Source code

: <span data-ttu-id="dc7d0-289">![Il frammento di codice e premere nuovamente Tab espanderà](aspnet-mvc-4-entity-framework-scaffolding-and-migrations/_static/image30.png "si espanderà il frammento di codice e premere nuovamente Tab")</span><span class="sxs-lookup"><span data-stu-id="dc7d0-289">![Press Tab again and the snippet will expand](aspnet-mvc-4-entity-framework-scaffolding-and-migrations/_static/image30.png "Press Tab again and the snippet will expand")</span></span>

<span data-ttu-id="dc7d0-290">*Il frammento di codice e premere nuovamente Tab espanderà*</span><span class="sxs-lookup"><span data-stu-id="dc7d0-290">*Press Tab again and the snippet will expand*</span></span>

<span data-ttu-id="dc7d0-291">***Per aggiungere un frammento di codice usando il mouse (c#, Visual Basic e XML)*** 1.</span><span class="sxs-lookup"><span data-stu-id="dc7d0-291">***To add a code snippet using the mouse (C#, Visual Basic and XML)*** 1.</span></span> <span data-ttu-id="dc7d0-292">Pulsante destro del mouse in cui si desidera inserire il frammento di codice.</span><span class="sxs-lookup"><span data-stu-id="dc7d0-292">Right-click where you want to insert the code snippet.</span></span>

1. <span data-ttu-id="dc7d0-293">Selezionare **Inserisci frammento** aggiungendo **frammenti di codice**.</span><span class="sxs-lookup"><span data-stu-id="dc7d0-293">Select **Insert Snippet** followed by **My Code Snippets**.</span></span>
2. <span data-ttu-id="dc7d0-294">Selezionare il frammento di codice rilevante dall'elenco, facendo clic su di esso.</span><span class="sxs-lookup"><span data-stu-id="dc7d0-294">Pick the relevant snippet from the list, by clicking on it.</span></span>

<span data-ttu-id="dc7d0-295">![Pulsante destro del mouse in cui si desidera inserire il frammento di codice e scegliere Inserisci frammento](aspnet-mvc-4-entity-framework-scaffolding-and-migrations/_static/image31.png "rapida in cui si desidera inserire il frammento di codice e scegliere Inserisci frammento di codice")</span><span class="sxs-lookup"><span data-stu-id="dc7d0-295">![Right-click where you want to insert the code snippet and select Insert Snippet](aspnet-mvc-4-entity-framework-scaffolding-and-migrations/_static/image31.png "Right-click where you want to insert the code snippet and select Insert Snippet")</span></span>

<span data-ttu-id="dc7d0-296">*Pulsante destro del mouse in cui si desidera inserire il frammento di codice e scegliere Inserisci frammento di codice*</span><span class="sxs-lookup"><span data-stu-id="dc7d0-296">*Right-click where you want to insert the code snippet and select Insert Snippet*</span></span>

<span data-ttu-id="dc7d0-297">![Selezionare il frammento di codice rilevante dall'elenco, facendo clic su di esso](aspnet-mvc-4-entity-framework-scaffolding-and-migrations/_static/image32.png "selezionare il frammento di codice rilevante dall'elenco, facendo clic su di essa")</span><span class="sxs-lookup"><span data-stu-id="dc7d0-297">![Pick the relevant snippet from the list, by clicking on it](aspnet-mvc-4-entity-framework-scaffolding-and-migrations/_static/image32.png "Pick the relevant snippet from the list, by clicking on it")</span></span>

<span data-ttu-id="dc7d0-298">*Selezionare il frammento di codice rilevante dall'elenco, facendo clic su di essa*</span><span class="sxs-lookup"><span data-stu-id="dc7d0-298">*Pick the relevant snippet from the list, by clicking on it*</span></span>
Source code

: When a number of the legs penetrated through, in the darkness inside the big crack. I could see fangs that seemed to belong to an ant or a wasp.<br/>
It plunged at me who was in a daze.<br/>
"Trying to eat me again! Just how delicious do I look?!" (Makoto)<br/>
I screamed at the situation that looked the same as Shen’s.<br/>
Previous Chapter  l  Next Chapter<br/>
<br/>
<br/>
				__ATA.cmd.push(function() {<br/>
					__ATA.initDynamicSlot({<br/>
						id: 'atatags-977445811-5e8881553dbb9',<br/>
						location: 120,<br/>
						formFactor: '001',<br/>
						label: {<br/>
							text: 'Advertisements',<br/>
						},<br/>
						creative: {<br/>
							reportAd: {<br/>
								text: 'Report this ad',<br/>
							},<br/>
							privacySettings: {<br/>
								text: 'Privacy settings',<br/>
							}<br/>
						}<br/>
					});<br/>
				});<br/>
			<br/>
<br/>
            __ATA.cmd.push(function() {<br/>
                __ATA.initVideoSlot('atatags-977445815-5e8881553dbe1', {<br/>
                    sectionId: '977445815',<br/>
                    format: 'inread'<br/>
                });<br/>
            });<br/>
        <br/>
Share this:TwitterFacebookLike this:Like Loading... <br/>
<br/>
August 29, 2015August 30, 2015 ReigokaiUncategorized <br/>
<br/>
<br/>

********

=== Exercise aim ===
Reproduce both rows above verbatim, keeping every character, tag, and line break unchanged.

=== Solution to the exercise ===
Source code

: <span data-ttu-id="dc7d0-289">![Il frammento di codice e premere nuovamente Tab espanderà](aspnet-mvc-4-entity-framework-scaffolding-and-migrations/_static/image30.png "si espanderà il frammento di codice e premere nuovamente Tab")</span><span class="sxs-lookup"><span data-stu-id="dc7d0-289">![Press Tab again and the snippet will expand](aspnet-mvc-4-entity-framework-scaffolding-and-migrations/_static/image30.png "Press Tab again and the snippet will expand")</span></span>

<span data-ttu-id="dc7d0-290">*Il frammento di codice e premere nuovamente Tab espanderà*</span><span class="sxs-lookup"><span data-stu-id="dc7d0-290">*Press Tab again and the snippet will expand*</span></span>

<span data-ttu-id="dc7d0-291">***Per aggiungere un frammento di codice usando il mouse (c#, Visual Basic e XML)*** 1.</span><span class="sxs-lookup"><span data-stu-id="dc7d0-291">***To add a code snippet using the mouse (C#, Visual Basic and XML)*** 1.</span></span> <span data-ttu-id="dc7d0-292">Pulsante destro del mouse in cui si desidera inserire il frammento di codice.</span><span class="sxs-lookup"><span data-stu-id="dc7d0-292">Right-click where you want to insert the code snippet.</span></span>

1. <span data-ttu-id="dc7d0-293">Selezionare **Inserisci frammento** aggiungendo **frammenti di codice**.</span><span class="sxs-lookup"><span data-stu-id="dc7d0-293">Select **Insert Snippet** followed by **My Code Snippets**.</span></span>
2. <span data-ttu-id="dc7d0-294">Selezionare il frammento di codice rilevante dall'elenco, facendo clic su di esso.</span><span class="sxs-lookup"><span data-stu-id="dc7d0-294">Pick the relevant snippet from the list, by clicking on it.</span></span>

<span data-ttu-id="dc7d0-295">![Pulsante destro del mouse in cui si desidera inserire il frammento di codice e scegliere Inserisci frammento](aspnet-mvc-4-entity-framework-scaffolding-and-migrations/_static/image31.png "rapida in cui si desidera inserire il frammento di codice e scegliere Inserisci frammento di codice")</span><span class="sxs-lookup"><span data-stu-id="dc7d0-295">![Right-click where you want to insert the code snippet and select Insert Snippet](aspnet-mvc-4-entity-framework-scaffolding-and-migrations/_static/image31.png "Right-click where you want to insert the code snippet and select Insert Snippet")</span></span>

<span data-ttu-id="dc7d0-296">*Pulsante destro del mouse in cui si desidera inserire il frammento di codice e scegliere Inserisci frammento di codice*</span><span class="sxs-lookup"><span data-stu-id="dc7d0-296">*Right-click where you want to insert the code snippet and select Insert Snippet*</span></span>

<span data-ttu-id="dc7d0-297">![Selezionare il frammento di codice rilevante dall'elenco, facendo clic su di esso](aspnet-mvc-4-entity-framework-scaffolding-and-migrations/_static/image32.png "selezionare il frammento di codice rilevante dall'elenco, facendo clic su di essa")</span><span class="sxs-lookup"><span data-stu-id="dc7d0-297">![Pick the relevant snippet from the list, by clicking on it](aspnet-mvc-4-entity-framework-scaffolding-and-migrations/_static/image32.png "Pick the relevant snippet from the list, by clicking on it")</span></span>

<span data-ttu-id="dc7d0-298">*Selezionare il frammento di codice rilevante dall'elenco, facendo clic su di essa*</span><span class="sxs-lookup"><span data-stu-id="dc7d0-298">*Pick the relevant snippet from the list, by clicking on it*</span></span>
Source code

: When a number of the legs penetrated through, in the darkness inside the big crack. I could see fangs that seemed to belong to an ant or a wasp.<br/>
It plunged at me who was in a daze.<br/>
"Trying to eat me again! Just how delicious do I look?!" (Makoto)<br/>
I screamed at the situation that looked the same as Shen’s.<br/>
Previous Chapter  l  Next Chapter<br/>
<br/>
<br/>
				__ATA.cmd.push(function() {<br/>
					__ATA.initDynamicSlot({<br/>
						id: 'atatags-977445811-5e8881553dbb9',<br/>
						location: 120,<br/>
						formFactor: '001',<br/>
						label: {<br/>
							text: 'Advertisements',<br/>
						},<br/>
						creative: {<br/>
							reportAd: {<br/>
								text: 'Report this ad',<br/>
							},<br/>
							privacySettings: {<br/>
								text: 'Privacy settings',<br/>
							}<br/>
						}<br/>
					});<br/>
				});<br/>
			<br/>
<br/>
            __ATA.cmd.push(function() {<br/>
                __ATA.initVideoSlot('atatags-977445815-5e8881553dbe1', {<br/>
                    sectionId: '977445815',<br/>
                    format: 'inread'<br/>
                });<br/>
            });<br/>
        <br/>
Share this:TwitterFacebookLike this:Like Loading... <br/>
<br/>
August 29, 2015August 30, 2015 ReigokaiUncategorized <br/>
<br/>
<br/>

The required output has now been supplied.